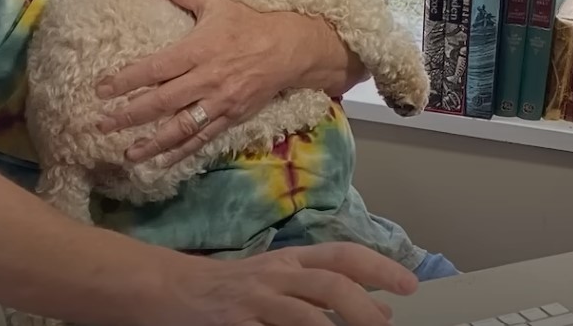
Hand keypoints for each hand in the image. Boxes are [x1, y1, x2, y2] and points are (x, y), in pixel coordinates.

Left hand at [94, 0, 365, 165]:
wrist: (290, 49)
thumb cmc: (247, 22)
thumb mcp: (212, 0)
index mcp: (199, 49)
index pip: (155, 69)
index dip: (126, 80)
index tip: (100, 90)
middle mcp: (207, 79)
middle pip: (162, 102)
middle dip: (129, 115)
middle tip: (101, 125)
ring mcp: (220, 102)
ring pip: (181, 127)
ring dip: (152, 142)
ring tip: (127, 154)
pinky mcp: (231, 117)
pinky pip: (203, 138)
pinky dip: (181, 152)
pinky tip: (161, 163)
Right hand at [145, 243, 417, 325]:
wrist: (162, 289)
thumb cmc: (224, 288)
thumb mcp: (273, 280)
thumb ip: (317, 291)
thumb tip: (377, 309)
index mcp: (288, 260)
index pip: (340, 255)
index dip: (379, 266)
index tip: (410, 285)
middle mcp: (274, 276)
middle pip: (329, 283)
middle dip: (364, 308)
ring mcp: (253, 302)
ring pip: (304, 316)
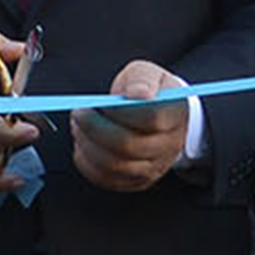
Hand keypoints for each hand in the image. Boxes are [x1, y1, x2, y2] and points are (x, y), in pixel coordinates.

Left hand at [69, 59, 193, 193]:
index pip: (150, 118)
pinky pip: (107, 179)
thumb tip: (138, 93)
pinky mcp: (137, 181)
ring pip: (116, 166)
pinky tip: (82, 145)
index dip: (120, 112)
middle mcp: (169, 146)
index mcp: (175, 115)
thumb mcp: (148, 73)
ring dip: (89, 146)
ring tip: (78, 127)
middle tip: (78, 114)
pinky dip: (88, 163)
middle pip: (130, 146)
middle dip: (96, 130)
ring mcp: (154, 168)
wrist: (160, 115)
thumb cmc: (149, 92)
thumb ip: (142, 79)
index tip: (97, 103)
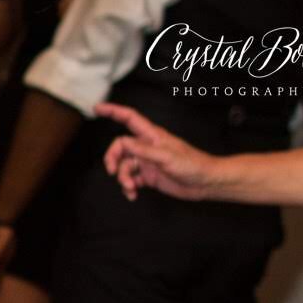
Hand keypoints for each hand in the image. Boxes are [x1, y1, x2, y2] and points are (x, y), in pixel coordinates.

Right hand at [96, 100, 216, 201]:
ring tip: (130, 188)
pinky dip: (129, 187)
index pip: (129, 118)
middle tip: (112, 171)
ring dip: (123, 178)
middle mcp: (147, 147)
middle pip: (120, 147)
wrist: (205, 183)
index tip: (97, 108)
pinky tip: (133, 194)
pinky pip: (131, 180)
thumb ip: (143, 149)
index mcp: (152, 136)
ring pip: (124, 166)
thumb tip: (122, 142)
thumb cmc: (192, 165)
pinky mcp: (149, 176)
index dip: (112, 111)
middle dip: (113, 159)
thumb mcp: (166, 157)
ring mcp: (147, 162)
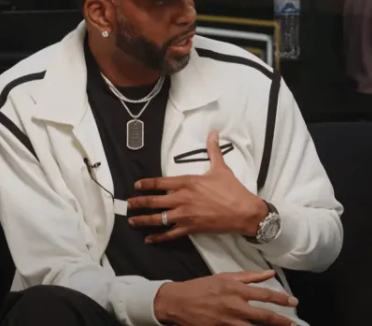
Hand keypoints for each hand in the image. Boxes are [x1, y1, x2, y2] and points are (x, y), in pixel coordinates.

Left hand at [127, 131, 267, 242]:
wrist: (243, 211)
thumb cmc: (232, 189)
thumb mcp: (221, 167)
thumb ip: (213, 150)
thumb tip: (213, 133)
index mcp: (187, 182)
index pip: (160, 183)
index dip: (146, 184)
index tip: (136, 186)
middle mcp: (182, 199)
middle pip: (154, 201)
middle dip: (138, 203)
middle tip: (128, 205)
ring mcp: (185, 215)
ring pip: (158, 219)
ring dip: (143, 220)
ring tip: (132, 221)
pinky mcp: (191, 228)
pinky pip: (170, 234)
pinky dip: (158, 237)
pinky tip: (149, 239)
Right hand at [154, 270, 298, 325]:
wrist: (178, 302)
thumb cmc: (202, 287)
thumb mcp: (225, 277)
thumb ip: (249, 276)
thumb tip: (270, 273)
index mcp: (236, 289)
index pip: (265, 294)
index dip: (282, 299)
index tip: (294, 302)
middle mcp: (235, 306)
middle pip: (265, 316)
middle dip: (282, 321)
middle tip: (294, 324)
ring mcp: (228, 321)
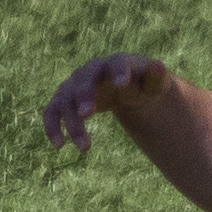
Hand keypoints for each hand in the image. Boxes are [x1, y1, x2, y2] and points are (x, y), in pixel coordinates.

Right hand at [41, 53, 172, 151]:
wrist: (124, 87)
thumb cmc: (141, 84)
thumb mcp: (154, 82)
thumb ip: (156, 76)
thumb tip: (158, 68)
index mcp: (116, 64)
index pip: (117, 64)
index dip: (119, 72)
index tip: (122, 85)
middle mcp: (91, 71)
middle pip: (84, 81)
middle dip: (84, 95)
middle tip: (87, 114)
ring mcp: (75, 85)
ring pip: (67, 101)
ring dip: (72, 123)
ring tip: (86, 148)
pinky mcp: (65, 100)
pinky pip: (52, 111)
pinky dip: (52, 126)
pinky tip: (59, 145)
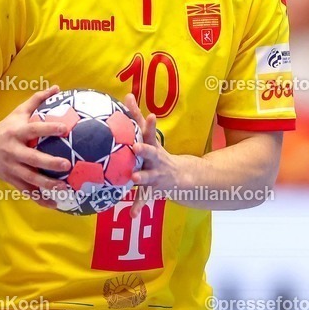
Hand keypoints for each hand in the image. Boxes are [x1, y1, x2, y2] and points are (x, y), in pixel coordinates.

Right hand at [0, 85, 73, 208]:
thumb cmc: (5, 128)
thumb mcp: (17, 112)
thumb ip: (36, 100)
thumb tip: (56, 88)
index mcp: (17, 133)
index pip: (34, 129)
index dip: (49, 129)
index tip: (65, 129)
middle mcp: (14, 151)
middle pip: (32, 159)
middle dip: (49, 163)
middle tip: (67, 165)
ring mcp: (11, 168)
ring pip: (30, 179)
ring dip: (46, 185)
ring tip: (63, 188)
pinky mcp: (11, 180)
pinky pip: (26, 191)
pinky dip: (40, 199)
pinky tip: (54, 204)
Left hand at [124, 93, 183, 217]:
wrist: (182, 177)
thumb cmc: (156, 153)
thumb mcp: (149, 136)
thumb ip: (135, 117)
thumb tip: (126, 94)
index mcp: (152, 146)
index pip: (150, 132)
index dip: (150, 124)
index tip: (150, 115)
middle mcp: (156, 160)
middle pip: (151, 153)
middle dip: (144, 150)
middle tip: (135, 148)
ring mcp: (157, 175)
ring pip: (148, 177)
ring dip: (141, 178)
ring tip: (133, 179)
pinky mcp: (155, 190)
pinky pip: (145, 200)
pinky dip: (139, 207)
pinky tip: (132, 215)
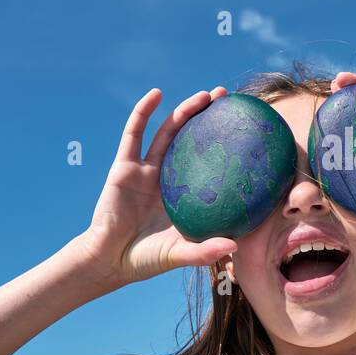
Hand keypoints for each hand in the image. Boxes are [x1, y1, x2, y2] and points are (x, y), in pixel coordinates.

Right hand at [74, 87, 238, 284]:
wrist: (108, 260)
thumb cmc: (146, 260)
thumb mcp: (180, 254)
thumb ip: (204, 251)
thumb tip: (235, 246)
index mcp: (185, 195)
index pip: (210, 162)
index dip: (225, 144)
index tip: (247, 128)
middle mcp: (168, 178)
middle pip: (192, 139)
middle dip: (209, 118)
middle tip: (229, 99)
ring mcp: (146, 170)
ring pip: (168, 132)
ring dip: (185, 110)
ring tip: (205, 95)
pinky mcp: (124, 166)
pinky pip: (134, 133)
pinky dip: (144, 111)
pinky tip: (156, 94)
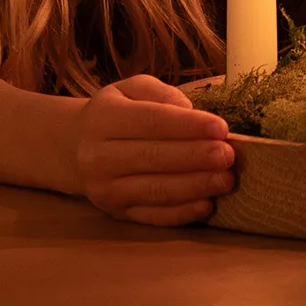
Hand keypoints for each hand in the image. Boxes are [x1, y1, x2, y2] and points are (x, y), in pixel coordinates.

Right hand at [70, 74, 236, 225]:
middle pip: (155, 157)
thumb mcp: (132, 88)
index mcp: (103, 119)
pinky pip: (152, 217)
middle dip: (197, 157)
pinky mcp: (116, 213)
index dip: (189, 126)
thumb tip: (190, 112)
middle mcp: (98, 157)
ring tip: (226, 180)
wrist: (76, 149)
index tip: (221, 128)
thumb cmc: (116, 112)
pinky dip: (181, 213)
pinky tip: (206, 205)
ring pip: (156, 190)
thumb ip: (161, 93)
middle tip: (229, 155)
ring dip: (195, 186)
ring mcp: (105, 190)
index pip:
****************************************
Description of the task:
All preceding records should be duplicated verbatim, images excepted.

Solved problem:
Hand keypoints for each hand in the image. Boxes are [x1, y1, x2, y2] and points are (x, y), in pixel coordinates.

Left hand at [94, 0, 365, 165]:
wrist: (290, 49)
thumb cmc: (247, 22)
thumb mcp: (212, 0)
index mcp: (199, 49)
index pip: (155, 69)
index dip: (126, 80)
index tip: (100, 90)
middle mcp: (207, 79)
middle pip: (162, 102)
middle dip: (129, 115)
middle tip: (101, 125)
ring mcp: (220, 102)
ring pip: (181, 127)
ring dip: (152, 142)
ring tip: (127, 154)
pinky mcp: (231, 117)
pinky pip: (203, 138)
pinky dip: (181, 152)
pinky tip: (161, 163)
Right hand at [145, 243, 417, 325]:
wrist: (162, 289)
thumb cmc: (224, 288)
thumb mcp: (273, 280)
thumb ip: (317, 291)
thumb tip: (377, 309)
index mcp: (288, 260)
index pip: (340, 255)
index dip: (379, 266)
index tip: (410, 285)
middle mcp: (274, 276)
middle pip: (329, 283)
middle dip: (364, 308)
ring mcp: (253, 302)
ring pip: (304, 316)
Hand keypoints for each hand in the image. Boxes are [x1, y1, x2, y2] and points are (x, y), in pixel coordinates.

Left hand at [69, 59, 193, 193]:
index pip: (150, 118)
pinky pip: (107, 179)
thumb tip: (138, 93)
pinky mcp: (137, 181)
ring pip: (116, 166)
pinky tip: (82, 145)
index dip: (120, 112)
middle mcp: (169, 146)
index mcp: (175, 115)
thumb mcp: (148, 73)
ring dip: (89, 146)
ring tip: (78, 127)
middle tip: (78, 114)
pinky dip: (88, 163)
middle pip: (130, 146)
middle dip: (96, 130)
ring mcp: (154, 168)
wrist: (160, 115)
thumb cmc: (149, 92)
thumb ip: (142, 79)
index tip: (97, 103)
Hand keypoints for each hand in the image. Boxes are [x1, y1, x2, y2] and points are (x, y), in pixel coordinates.

Right hand at [96, 100, 216, 201]:
ring tip: (130, 188)
pinky dip: (129, 187)
index pip: (129, 118)
middle tip: (112, 171)
ring dip: (123, 178)
middle mcp: (147, 147)
middle pip: (120, 147)
wrist: (205, 183)
index tip: (97, 108)
pinky tip: (133, 194)
pinky pip: (131, 180)
thumb ip: (143, 149)
index mcp: (152, 136)
ring pip: (124, 166)
thumb tip: (122, 142)
thumb cmc: (192, 165)
pinky mcp: (149, 176)
index dip: (112, 111)
middle dip: (113, 159)
thumb mcp: (166, 157)
ring mcp: (147, 162)
Hand keypoints for each hand in the image. Boxes are [x1, y1, x2, y2] and points are (x, y), in pixel coordinates.

Left hand at [127, 131, 267, 242]:
wrist: (243, 211)
thumb cmc: (232, 189)
thumb mcp: (221, 167)
thumb ip: (213, 150)
thumb tip: (213, 133)
index mcp: (187, 182)
index pip: (160, 183)
index dip: (146, 184)
index tip: (136, 186)
middle mcp: (182, 199)
middle pip: (154, 201)
middle dip: (138, 203)
middle tip: (128, 205)
ring mcp: (185, 215)
ring pip: (158, 219)
ring dip: (143, 220)
ring tip: (132, 221)
pinky mcp: (191, 228)
pinky pip: (170, 234)
pinky dip: (158, 237)
pinky tip: (149, 239)
Right hand at [154, 270, 298, 325]:
wrist: (178, 302)
thumb cmc: (202, 287)
thumb mcp: (225, 277)
thumb ip: (249, 276)
thumb tip: (270, 273)
index mcp: (236, 289)
index pip: (265, 294)
index dip: (282, 299)
index tip: (294, 302)
middle mcp: (235, 306)
middle pip: (265, 316)
middle dip: (282, 321)
middle tip: (294, 324)
ring mcp: (228, 321)
Hand keypoints for each hand in the image. Boxes are [x1, y1, x2, y2] and points are (x, y), in pixel coordinates.

Right hand at [41, 53, 172, 151]:
wrist: (124, 87)
thumb cmc: (141, 84)
thumb mcp: (154, 82)
thumb ip: (156, 76)
thumb tip: (158, 68)
index mcp: (116, 64)
index pip: (117, 64)
index dip: (119, 72)
index tip: (122, 85)
middle mcp: (91, 71)
middle pip: (84, 81)
middle dip: (84, 95)
middle tip: (87, 114)
ring mcp: (75, 85)
ring pip: (67, 101)
ring dip: (72, 123)
ring tip: (86, 148)
pinky mcp: (65, 100)
pinky pip: (52, 111)
pinky dip: (52, 126)
pinky tip: (59, 145)
Hand keypoints for each hand in the image. Boxes are [x1, y1, x2, y2] and points are (x, y), in pixel coordinates.

Right hand at [0, 85, 73, 208]:
thumb cmc: (5, 128)
thumb mcp: (17, 112)
thumb ip: (36, 100)
thumb tip: (56, 88)
index mcp: (17, 133)
index pip: (34, 129)
index dip: (49, 129)
index tip: (65, 129)
middle mcp: (14, 151)
middle pip: (32, 159)
middle dip: (49, 163)
middle tip: (67, 165)
ring mcp: (11, 168)
ring pip: (30, 179)
ring dip: (46, 185)
ring tip: (63, 188)
pinky mcp: (11, 180)
pinky pip: (26, 191)
pinky dip: (40, 199)
pinky tip: (54, 204)
Left hand at [124, 93, 183, 217]:
wrist: (182, 177)
thumb cmc: (156, 153)
thumb mcp: (149, 136)
thumb ip: (135, 117)
thumb tip: (126, 94)
index mcp: (152, 146)
index pip: (150, 132)
index dip: (150, 124)
index tip: (150, 115)
middle mcp: (156, 160)
middle pip: (151, 153)
middle dip: (144, 150)
middle tip: (135, 148)
ring mcp: (157, 175)
ring pip: (148, 177)
ring dip: (141, 178)
ring tip: (133, 179)
pinky mcp: (155, 190)
pinky pip: (145, 200)
pinky dip: (139, 207)
pinky tip: (132, 215)
Hand keypoints for each hand in the image. Boxes are [x1, y1, x2, y2] and points are (x, y), in pixel coordinates.

Right hand at [74, 87, 238, 284]:
wrist: (108, 260)
thumb cmc: (146, 260)
thumb mcp: (180, 254)
thumb ip: (204, 251)
thumb tip: (235, 246)
index mcp: (185, 195)
index pip: (210, 162)
index dip: (225, 144)
index tip: (247, 128)
middle mcp: (168, 178)
middle pip: (192, 139)
middle dip: (209, 118)
middle tip: (229, 99)
ring mcp: (146, 170)
ring pip: (168, 132)
ring dip: (185, 110)
ring tip: (205, 95)
pinky mcp: (124, 166)
pinky pip: (134, 133)
pinky dip: (144, 111)
pinky tip: (156, 94)
Hand keypoints for each hand in the image. Boxes are [x1, y1, x2, y2] and points are (x, y), in pixel coordinates.

Right hand at [70, 74, 236, 225]:
middle pip: (155, 157)
thumb mcp: (132, 88)
index mcp: (103, 119)
pinky pip: (152, 217)
middle dip: (197, 157)
pinky mcp: (116, 213)
index dip: (189, 126)
thumb tip: (190, 112)
middle mcp: (98, 157)
ring tip: (226, 180)
wrist: (76, 149)
index tip: (221, 128)
thumb cmc: (116, 112)
pinky dip: (181, 213)
pinky tip: (206, 205)
ring pip: (156, 190)
thumb ip: (161, 93)
middle tip: (229, 155)
ring dip: (195, 186)
ring mcp: (105, 190)
index pip:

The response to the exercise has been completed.